Saturday, 27 February 2021

Live long live simple

Ικαρία Ikaria is an Aegean island quite close to, but half the size, Σάμος Samos which is real close to the Turkish mainland. Neither has seen the influx of displaced persons that, say, Κως Kos has had to deal with . . . because the rest of Europe balks.


In olden days Ikaria, along with Lesbos and Izmir/Smyrna on the mainland was famous for its Pramnian wine: rich, dark, red and intoxicating. They still produce enough good plonk to keep everyone happy. The island has attracted notice for the number of really old people who are out and about and needless to say the wine has been one of the factors responsible. But others say it's because Ikarians are really crap at time-keeping.

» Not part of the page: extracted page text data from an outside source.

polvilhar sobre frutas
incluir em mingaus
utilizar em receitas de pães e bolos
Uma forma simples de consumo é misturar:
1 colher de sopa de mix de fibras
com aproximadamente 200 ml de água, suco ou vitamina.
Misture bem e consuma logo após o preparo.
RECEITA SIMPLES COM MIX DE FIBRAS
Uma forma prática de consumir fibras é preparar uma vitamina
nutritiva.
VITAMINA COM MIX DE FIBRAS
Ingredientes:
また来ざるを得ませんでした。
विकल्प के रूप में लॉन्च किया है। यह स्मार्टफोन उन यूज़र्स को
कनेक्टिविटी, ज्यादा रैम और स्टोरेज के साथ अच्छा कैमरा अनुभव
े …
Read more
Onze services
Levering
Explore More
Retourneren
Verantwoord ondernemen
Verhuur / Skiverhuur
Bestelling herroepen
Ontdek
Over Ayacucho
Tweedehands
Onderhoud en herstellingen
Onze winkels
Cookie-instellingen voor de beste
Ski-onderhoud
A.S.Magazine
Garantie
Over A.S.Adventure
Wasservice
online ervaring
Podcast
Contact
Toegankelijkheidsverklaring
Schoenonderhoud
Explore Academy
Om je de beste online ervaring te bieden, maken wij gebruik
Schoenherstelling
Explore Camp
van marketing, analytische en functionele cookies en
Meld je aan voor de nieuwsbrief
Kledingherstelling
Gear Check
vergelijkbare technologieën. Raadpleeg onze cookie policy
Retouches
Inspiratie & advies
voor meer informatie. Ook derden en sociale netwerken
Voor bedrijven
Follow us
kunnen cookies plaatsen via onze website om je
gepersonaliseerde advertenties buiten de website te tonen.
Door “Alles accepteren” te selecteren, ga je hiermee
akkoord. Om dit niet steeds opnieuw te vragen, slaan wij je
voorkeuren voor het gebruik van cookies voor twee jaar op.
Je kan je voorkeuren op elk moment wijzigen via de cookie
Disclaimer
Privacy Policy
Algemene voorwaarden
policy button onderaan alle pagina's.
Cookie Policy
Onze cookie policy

The other red connexion is that thousands of communists were exiled there during and after the Greek Civil War after WWII. But for the fact that so many British [and French] politicians had an expensive education, rudimentary Classical Greek and a romantic attachment to Themistocles and Xenophon, Greece could have slipped behind the Iron Curtain along with Yugoslavia and Bulgaria. A number of these Marxist refugees stayed forever and are still influencing local politics towards the left. 

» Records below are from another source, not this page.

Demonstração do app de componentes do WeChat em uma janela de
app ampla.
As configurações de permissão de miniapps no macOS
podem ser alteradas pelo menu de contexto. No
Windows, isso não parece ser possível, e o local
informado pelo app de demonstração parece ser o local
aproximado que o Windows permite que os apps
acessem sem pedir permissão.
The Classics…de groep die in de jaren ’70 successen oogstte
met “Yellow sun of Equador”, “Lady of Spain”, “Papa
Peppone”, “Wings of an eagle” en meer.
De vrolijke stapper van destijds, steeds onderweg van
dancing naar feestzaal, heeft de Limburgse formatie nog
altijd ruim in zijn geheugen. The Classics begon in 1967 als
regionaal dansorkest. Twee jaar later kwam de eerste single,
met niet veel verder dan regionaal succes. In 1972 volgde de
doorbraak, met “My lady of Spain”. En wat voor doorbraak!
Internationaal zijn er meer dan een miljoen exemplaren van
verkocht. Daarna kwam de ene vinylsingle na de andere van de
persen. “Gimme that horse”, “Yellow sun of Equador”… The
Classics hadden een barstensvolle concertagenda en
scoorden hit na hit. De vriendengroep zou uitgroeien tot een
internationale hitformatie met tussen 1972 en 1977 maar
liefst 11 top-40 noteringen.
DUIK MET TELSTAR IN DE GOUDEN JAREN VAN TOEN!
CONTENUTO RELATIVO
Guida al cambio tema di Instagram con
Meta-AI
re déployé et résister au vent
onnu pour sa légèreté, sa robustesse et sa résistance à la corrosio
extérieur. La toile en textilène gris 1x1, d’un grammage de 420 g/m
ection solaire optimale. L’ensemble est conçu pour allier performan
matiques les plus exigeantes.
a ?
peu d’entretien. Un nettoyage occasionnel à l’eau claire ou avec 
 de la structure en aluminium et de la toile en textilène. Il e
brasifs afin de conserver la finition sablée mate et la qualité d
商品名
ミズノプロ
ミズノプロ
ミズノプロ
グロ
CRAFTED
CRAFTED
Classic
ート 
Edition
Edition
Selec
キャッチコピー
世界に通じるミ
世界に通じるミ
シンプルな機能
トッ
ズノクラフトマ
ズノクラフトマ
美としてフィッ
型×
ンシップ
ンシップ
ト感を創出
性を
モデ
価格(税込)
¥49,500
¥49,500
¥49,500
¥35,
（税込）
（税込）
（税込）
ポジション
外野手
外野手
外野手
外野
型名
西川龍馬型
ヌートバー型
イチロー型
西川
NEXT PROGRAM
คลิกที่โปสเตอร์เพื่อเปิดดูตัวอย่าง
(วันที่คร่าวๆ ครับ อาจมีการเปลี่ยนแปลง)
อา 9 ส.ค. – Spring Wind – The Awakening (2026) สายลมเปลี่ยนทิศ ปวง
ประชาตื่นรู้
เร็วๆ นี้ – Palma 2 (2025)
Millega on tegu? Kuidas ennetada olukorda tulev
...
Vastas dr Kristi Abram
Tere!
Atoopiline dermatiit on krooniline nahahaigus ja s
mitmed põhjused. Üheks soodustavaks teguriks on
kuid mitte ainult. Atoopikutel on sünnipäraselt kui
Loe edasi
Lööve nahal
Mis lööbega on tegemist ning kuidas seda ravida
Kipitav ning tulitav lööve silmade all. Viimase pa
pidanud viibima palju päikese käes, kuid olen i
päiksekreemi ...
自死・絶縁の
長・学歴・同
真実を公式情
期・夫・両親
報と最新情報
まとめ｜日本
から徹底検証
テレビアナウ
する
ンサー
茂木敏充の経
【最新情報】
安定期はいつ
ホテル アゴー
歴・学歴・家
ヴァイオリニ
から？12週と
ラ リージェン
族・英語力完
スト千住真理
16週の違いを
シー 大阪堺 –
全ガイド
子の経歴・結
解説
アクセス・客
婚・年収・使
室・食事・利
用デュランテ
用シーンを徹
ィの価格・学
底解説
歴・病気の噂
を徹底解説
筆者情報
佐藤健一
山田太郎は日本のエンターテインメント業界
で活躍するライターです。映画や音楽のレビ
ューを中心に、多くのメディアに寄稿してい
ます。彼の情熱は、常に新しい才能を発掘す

Before that in July 1912, the Ikariots evicted the Ottoman garrison and declared Ελευθέρα Πολιτεία Ικαρίας, Elefthéra Politía Ikarías The Free State of Ikaria [Flag R]. Greece was kinda busy prepping up for the First Balkan War and then fighting it; and didn't get round to annexing Ikaria to The Kingdom until December of that year.

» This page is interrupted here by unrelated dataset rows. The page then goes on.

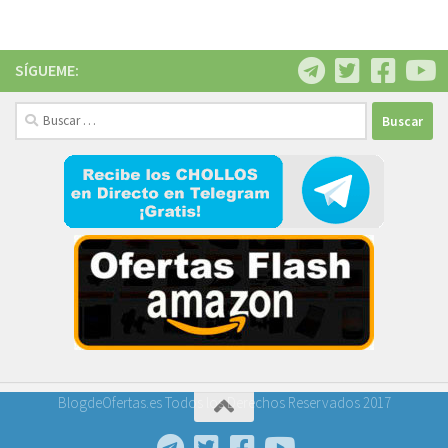
SÍGUEME:
Buscar:
BlogdeOfertas.es Todos los Derechos Reservados 2017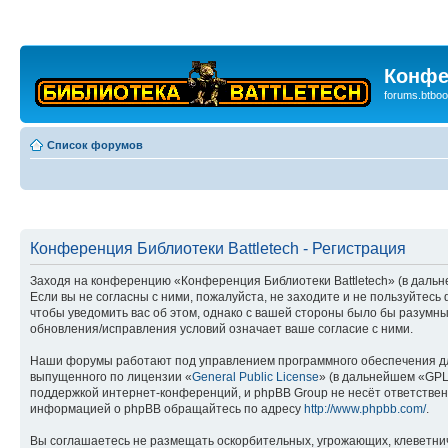
Конфе
forums.btboo
Список форумов
Конференция Библиотеки Battletech - Регистрация
Заходя на конференцию «Конференция Библиотеки Battletech» (в дальней
Если вы не согласны с ними, пожалуйста, не заходите и не пользуйтес
чтобы уведомить вас об этом, однако с вашей стороны было бы разумны
обновления/исправления условий означает ваше согласие с ними.
Наши форумы работают под управлением программного обеспечения дл
выпущенного по лицензии «
General Public License
» (в дальнейшем «GPL
поддержкой интернет-конференций, и phpBB Group не несёт ответствен
информацией о phpBB обращайтесь по адресу
http://www.phpbb.com/
.
Вы соглашаетесь не размещать оскорбительных, угрожающих, клеветни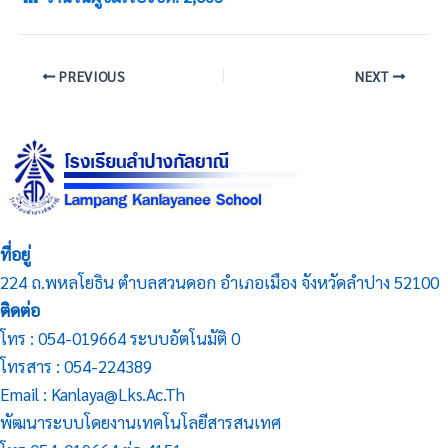
PREVIOUS
NEXT
ที่อยู่
224 ถ.พหลโยธิน ตำบลสวนดอก อำเภอเมือง จังหวัดลำปาง 52100
ติดต่อ
โทร : 054-019664 ระบบอัตโนมัติ 0
โทรสาร : 054-224389
Email : Kanlaya@lks.ac.th
พัฒนาระบบโดยงานเทคโนโลยีสารสนเทศ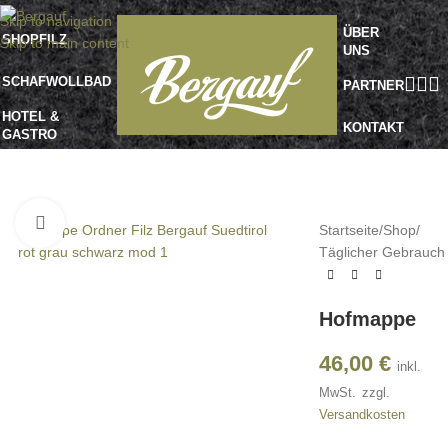
Skip to navigation
ÜBER
SHOP
FILZ
Skip to main content
UNS
SCHAFWOLLBAD
PARTNER
HOTEL &
KONTAKT
GASTRO
Klick zu Vergrößern
Startseite
/
Shop
/
Täglicher Gebrauch
Hofmappe
46,00
€
inkl.
MwSt.
zzgl.
Versandkosten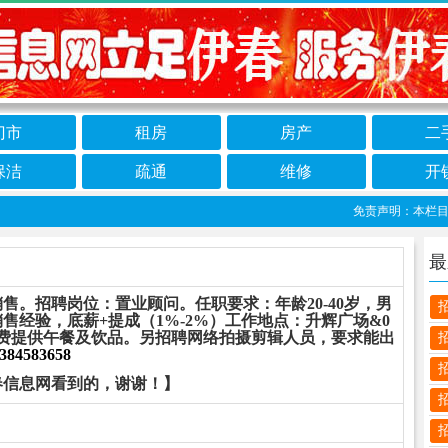
门市
租房
房产
二
保洁
疏通
维修
开
免责声明：本栏目信息
最
售。招聘岗位：置业顾问。任职要求：年龄20-40岁，男
售经验，底薪+提成（1%-2%）工作地点：升辉广场&0
免费提供午餐及饮品。另招聘网络拍摄剪辑人员，要求能出
384583658
春信息网看到的，谢谢！】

I'm down with the Ikariots because I'm reading a hippy dippy 1970s home-education with spliffs memoir called Escape to Ikaria by Nick Perry. Perry has lived a rather louche life on the edge, seemingly unable to settle down to ordinary suburban living holding down a job in TV. First he bought a Welsh farm with sheep, having only ever seen such beasts through a car window. It took him and his brother and his wife Ros seven years to go bust. During that time Ros had twins and then another chap and they learned how to milk sheep and goats and heave bales of hay about in the Winter. In the late 70s they upped-stakes and took the Magic Bus to Athens, then the first outgoing ferry from Piraeus . . . and landed at Ikaria in the middle of Winter. It thus has a similar beginning to   The Salt Road  by Ray Winn [prev] and a similar ending to  Driving Over Lemons by Chris "Genesis" Stewart [prev]. This is clearly a bit of a genre. I'm sure that having a year on a Greek Island before they turned 10 did the Perry kids no harm. Nick and Ros were able to keep their goat-milking hands in doing for an aged and arthritic Orthodox nun. Nick didn't drown while crewing for a fisherman and didn't injure himself too much working in the building trade for minimum wages without the whiff of health and safety. If you're renting a house for buttons and living in the mo on sunshine, fresh fish, yoghurt and bread, then 80 drachma an hour is enough. It's the car, the mortgage, the shoes, the stuff, which drives wage-slavery.